Even without the booty shaking antics, crowd participation is innately part of Matt & Kim’s stage presence. You can’t help but want to match the insane energy they bring on stage. I found myself jumping, shouting, and grinning like a kid throughout their show.

Kim paused at one point to mention how she wishes there was a better way to connect with fans 24/7. @Kim: this exists! With our new app, artists can run contests and interact with fans with the push of a few buttons. Check out the demo.

2. Artists Who Stay True to Themselves Can and Will Be Rewarded

Authenticity is a quality musicians can’t fake, or fans would see right through them. The best performances are ones that are real and raw – offering you a peek into the artists’ hearts and minds. After all, this is what making music is about. Art is the ultimate expression of vulnerability by sharing your innermost thoughts to the world. Authenticity is something artists have, and brands want.
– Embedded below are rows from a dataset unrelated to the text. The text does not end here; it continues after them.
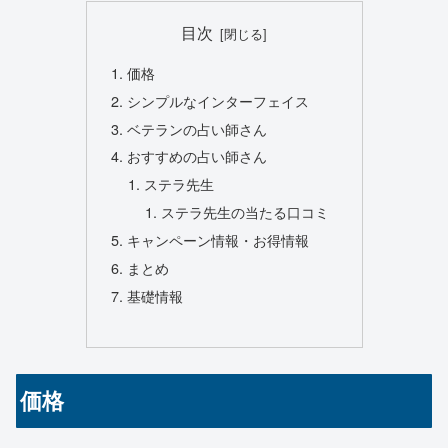
目次
価格
シンプルなインターフェイス
ベテランの占い師さん
おすすめの占い師さん
ステラ先生
ステラ先生の当たる口コミ
キャンペーン情報・お得情報
まとめ
基礎情報
価格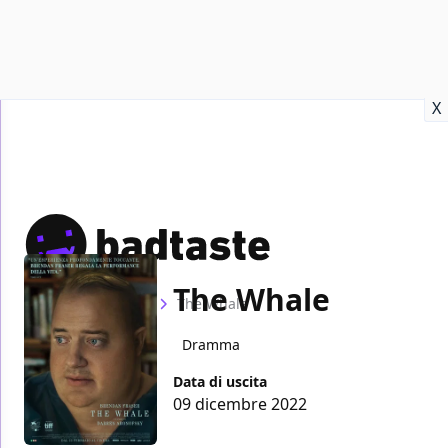
Recensioni
Format video
Marvel
Netflix
Disney+
Prime
X
The Whale
Home
Film
The Whale
Dramma
Data di uscita
09 dicembre 2022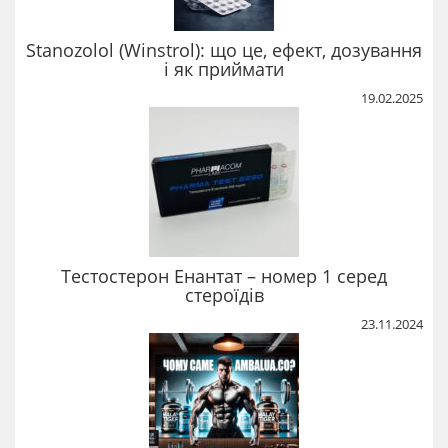
Stanozolol (Winstrol): що це, ефект, дозування
і як приймати
19.02.2025
Тестостерон Енантат – номер 1 серед
стероїдів
23.11.2024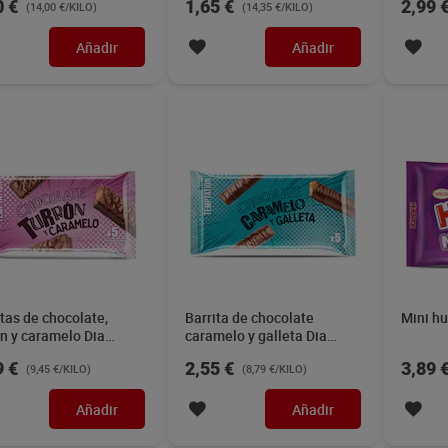
0 €
1,65 €
2,99 
(14,00 €/KILO)
(14,35 €/KILO)
Añadir
Añadir
itas de chocolate,
Barrita de chocolate
Mini hu
ón y caramelo Dia
caramelo y galleta Dia
tation 200 g
Temptation 290 g
9 €
2,55 €
3,89 
(9,45 €/KILO)
(8,79 €/KILO)
Añadir
Añadir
Kelsey, the lead vocalist for Wild Child, performs without shoes. The band dresses in casual clothes, adding to the homey and comfortable vibe the band gives off, like they could be performing for you and a few friends in your living room. This is Wild Child’s brand. It’s a brand consumers identify with and engage with because it’s real.
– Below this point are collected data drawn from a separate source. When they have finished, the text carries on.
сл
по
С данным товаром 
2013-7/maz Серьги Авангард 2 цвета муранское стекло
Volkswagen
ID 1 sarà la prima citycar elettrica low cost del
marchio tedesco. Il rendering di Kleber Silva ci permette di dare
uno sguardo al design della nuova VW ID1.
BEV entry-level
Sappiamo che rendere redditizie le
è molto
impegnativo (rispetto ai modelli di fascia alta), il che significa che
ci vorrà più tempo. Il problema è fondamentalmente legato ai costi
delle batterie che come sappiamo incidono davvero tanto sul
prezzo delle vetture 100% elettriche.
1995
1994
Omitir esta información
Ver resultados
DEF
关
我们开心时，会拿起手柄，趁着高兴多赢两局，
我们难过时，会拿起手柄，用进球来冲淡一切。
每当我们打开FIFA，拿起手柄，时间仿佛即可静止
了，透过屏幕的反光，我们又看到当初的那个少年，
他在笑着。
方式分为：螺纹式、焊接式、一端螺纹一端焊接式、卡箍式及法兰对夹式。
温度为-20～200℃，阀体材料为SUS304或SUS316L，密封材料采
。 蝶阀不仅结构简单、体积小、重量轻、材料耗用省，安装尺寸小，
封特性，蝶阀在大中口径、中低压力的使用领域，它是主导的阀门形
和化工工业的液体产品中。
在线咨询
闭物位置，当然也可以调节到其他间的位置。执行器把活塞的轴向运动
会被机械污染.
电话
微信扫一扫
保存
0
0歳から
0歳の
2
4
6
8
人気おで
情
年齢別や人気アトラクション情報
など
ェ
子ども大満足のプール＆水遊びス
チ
Brands should take a page out of Wild Child’s book on realness. In the week's keynote speech, delivered by Reddit Co-Founder Alexis Ohanian, the message was simple:

Brands need to get away from how they’ve typically messaged as an advertiser and start talking like an actual human being. This will enable them to drive more authentic experiences with their brand, which consumers crave. For this reason, artists and brands are a perfect match.

When partnering with a brand, artists can share their authentic and engaging content with wider audiences while brands can reach consumers in ways that don’t turn them off.
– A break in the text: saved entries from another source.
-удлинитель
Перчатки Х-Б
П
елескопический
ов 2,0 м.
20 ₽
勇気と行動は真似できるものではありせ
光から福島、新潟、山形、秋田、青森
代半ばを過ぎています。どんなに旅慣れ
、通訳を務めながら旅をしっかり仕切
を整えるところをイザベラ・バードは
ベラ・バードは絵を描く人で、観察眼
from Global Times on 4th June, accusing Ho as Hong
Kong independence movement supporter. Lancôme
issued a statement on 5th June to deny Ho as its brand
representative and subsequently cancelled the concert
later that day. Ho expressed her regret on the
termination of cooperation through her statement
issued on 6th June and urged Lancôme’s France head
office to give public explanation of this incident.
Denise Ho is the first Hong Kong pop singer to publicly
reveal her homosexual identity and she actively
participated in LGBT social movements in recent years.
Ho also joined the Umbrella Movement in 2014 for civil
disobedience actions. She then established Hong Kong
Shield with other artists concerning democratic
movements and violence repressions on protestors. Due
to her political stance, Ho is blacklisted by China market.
3. With Distractions Everywhere, It’s Important to Keep Fans Engaged

Performing music isn’t just about playing songs. It’s about putting on a show for the audience. Rubblebucket did this masterfully by using the element of surprise throughout their set, at one point dancing with a large pink tutu on stage. Near the end of their set the trumpet player, Alex, climbed on an audience member’s shoulders and was joined by his bandmates continuing to play and sing as they weaved their way through the crowd.

These surprises not only held the audience’s attention for a long period of time, but also made the audience feel more connected to each other, sharing a special moment no one else was experiencing at that time.

In an age where advances in technology and heightened dependence on social media have led us to be more isolated from each other (Isn’t it ironic?), sharing a special moment in person is remarkably refreshing. Music connects people, regardless of whether they knew each other before. Granted I might be biased – I met my husband at a concert :-).

There’s a real opportunity for artists to foster unique live experiences to drive not only ticket sales, but also to create a base of fans who become ambassadors, spreading the word about you and your music. The Grateful Dead, Phish, the Pixies, Deadmau5... these artists create a distinct live experience in which fans actively participate in the promotion and distribution of their music to larger audiences. Now is a better time than ever to capitalize on the increasing amount of consumers spending money on concerts.

Final Thoughts

Tech Week spurred the intersection of technology and music, demonstrating a strong bond between the two, as both rely on creativity and innovation to survive. Brands need to embrace the free and genuine aspects of art to keep their marketing fresh, while artists should seek new ways to engage and expand their audiences to get their music heard on a larger scale. In the end, the two are better off working together, taking advantage of the mutual benefit they can gain from embracing each other.